### [INSTRUCTIONS FOR THE TASK]
Beginning at the line that contains "Avoid Heat At All Costs" and ending at the last line of the entries, write out each line exactly; include nothing outside that span.

(Saved data entries)
□ □ □ □ □ □ □

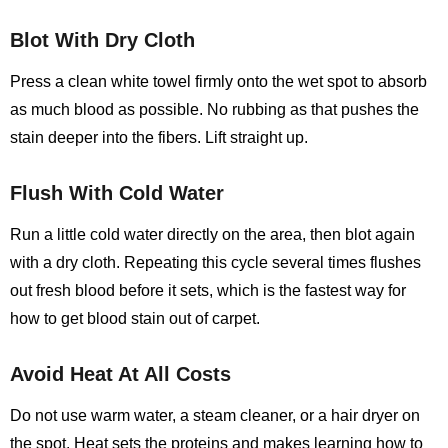
Blot With Dry Cloth
Press a clean white towel firmly onto the wet spot to absorb
as much blood as possible. No rubbing as that pushes the
stain deeper into the fibers. Lift straight up.
Flush With Cold Water
Run a little cold water directly on the area, then blot again
with a dry cloth. Repeating this cycle several times flushes
out fresh blood before it sets, which is the fastest way for
how to get blood stain out of carpet.
Avoid Heat At All Costs
Do not use warm water, a steam cleaner, or a hair dryer on
the spot. Heat sets the proteins and makes learning
how to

□ □ □ □ □ □ □

### [ANSWER BELOW]
Avoid Heat At All Costs
Do not use warm water, a steam cleaner, or a hair dryer on
the spot. Heat sets the proteins and makes learning
how to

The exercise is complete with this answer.